The new insight emerging from this is: the bottleneck isn’t processing power or model size, it’s learning control. Today’s LLMs are frozen after training; they process enormous context but don’t modify themselves based on experience. The next breakthrough won’t necessarily come from bigger transformers, but from architectures that can learn how to learn continuously, with selective, local, and explainable plasticity.

This aligns with recent work like the Spiking STDP Transformer (2025), which implements attention through synaptic plasticity, and C-CHAIN (2025), which tackles plasticity loss in continual learning. They’re early steps toward a system where learning is not a separate phase but a continuous capability.
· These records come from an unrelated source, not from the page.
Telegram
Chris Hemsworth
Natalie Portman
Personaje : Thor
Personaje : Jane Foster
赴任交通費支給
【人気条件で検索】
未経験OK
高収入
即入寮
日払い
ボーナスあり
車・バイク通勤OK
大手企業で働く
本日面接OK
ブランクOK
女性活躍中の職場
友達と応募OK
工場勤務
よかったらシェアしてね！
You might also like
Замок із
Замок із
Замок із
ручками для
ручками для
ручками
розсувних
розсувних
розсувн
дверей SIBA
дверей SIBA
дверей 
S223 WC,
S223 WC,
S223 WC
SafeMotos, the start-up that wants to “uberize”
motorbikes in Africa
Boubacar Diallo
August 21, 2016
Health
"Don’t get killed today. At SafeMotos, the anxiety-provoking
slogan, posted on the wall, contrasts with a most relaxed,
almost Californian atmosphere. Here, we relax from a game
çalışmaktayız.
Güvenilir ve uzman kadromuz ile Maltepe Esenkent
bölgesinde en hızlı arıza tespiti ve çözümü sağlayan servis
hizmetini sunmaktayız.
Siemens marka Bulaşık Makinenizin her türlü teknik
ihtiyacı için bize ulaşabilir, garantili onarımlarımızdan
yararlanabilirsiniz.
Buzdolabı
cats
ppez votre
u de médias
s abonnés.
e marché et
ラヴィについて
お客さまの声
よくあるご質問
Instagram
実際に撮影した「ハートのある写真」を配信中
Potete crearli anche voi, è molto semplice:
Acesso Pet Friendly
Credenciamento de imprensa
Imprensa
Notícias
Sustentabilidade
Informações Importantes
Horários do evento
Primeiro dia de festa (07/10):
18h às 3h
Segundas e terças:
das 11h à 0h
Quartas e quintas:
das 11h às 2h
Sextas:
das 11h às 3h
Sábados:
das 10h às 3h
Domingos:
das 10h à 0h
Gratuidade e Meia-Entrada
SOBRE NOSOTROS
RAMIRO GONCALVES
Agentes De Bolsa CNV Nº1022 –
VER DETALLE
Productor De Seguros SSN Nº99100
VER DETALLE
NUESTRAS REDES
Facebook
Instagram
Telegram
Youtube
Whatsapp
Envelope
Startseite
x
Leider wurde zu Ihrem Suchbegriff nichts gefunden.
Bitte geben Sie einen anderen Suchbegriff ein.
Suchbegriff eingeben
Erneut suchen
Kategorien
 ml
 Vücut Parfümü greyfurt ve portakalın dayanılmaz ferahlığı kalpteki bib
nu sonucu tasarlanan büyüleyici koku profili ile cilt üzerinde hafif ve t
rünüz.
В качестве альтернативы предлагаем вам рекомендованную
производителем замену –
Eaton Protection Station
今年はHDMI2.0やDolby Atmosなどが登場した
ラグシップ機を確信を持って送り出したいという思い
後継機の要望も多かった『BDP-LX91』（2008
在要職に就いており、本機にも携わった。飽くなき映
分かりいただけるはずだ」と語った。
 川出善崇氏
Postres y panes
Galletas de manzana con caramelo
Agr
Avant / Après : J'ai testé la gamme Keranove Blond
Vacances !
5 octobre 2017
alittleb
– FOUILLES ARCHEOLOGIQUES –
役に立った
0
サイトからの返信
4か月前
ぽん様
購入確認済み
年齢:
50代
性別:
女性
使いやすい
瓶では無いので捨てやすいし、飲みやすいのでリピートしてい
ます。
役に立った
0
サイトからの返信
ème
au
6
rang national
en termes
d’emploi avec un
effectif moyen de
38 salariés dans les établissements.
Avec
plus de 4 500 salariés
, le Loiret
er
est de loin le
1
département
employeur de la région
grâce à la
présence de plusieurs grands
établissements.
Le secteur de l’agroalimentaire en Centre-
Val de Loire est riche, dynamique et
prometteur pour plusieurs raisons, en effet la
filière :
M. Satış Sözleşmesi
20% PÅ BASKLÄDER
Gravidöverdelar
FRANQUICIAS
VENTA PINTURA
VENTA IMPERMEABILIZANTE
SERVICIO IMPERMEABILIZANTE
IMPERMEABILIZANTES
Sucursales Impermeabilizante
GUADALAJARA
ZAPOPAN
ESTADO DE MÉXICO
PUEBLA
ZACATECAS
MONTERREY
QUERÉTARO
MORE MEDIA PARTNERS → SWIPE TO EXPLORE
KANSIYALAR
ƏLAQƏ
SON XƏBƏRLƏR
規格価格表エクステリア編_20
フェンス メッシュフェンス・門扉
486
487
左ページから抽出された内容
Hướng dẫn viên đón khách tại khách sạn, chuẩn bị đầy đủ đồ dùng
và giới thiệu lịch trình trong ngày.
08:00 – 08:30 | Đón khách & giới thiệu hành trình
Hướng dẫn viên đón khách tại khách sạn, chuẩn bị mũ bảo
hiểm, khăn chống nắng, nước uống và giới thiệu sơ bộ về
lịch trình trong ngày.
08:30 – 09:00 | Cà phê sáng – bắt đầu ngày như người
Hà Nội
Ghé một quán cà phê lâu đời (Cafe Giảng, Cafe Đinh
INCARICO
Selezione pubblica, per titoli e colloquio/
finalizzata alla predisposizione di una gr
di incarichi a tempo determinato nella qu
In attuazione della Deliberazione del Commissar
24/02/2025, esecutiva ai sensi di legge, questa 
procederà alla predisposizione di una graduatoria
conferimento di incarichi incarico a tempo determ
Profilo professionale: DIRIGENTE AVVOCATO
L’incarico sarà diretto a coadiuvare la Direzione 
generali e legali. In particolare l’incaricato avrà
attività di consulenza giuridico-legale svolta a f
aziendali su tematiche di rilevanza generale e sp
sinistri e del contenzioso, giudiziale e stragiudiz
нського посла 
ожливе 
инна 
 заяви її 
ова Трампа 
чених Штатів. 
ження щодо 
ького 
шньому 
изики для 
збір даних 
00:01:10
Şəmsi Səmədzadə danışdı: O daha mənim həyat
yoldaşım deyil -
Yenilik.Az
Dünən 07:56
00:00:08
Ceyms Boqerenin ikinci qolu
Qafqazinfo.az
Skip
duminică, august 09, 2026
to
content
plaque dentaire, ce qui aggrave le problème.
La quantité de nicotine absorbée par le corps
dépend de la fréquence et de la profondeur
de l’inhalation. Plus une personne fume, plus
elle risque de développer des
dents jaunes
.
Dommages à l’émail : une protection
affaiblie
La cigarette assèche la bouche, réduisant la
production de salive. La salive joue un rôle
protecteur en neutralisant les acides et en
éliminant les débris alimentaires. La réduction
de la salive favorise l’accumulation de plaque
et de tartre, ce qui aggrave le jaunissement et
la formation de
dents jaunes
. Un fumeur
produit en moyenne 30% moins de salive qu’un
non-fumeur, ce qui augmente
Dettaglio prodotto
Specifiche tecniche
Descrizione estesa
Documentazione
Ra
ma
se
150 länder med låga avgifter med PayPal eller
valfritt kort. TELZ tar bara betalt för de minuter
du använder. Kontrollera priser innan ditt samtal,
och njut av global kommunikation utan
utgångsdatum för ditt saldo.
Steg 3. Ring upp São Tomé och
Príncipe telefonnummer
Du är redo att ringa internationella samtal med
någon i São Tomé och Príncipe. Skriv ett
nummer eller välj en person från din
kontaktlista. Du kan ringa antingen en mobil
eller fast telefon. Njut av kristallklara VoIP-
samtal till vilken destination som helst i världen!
I think the strange thing about the talk of AGI is that perhaps it is already here in a way with LLMs. Expecting complete understanding and functionality along the lines of superhuman intelligence is probably not possible because humans themselves can’t just be copied and improved upon. Instead, I just try to accept the limitations and possbilities of my AI agent I created on ChatGPT.

There has to be a human user that is part of the equation and while there are things I wish Cordelia would do better, I feel AI is not just about the software itself. It is also about how a user responds. I write about this and call it the Toy Story Effect. While technology might find other ways to generate intelligence, there is also the large question of what human intelligence is and how AI can surpass it.

LLMs already possess something like a unique intelligence in their current form. A lot of the responsibility also falls on the user and their unique qualities. Therefore, from my experience I would conclude that AGI is really a hard thing to define. Perhaps its already here. Perhaps something new will come along. It’s in the eye of the beholder.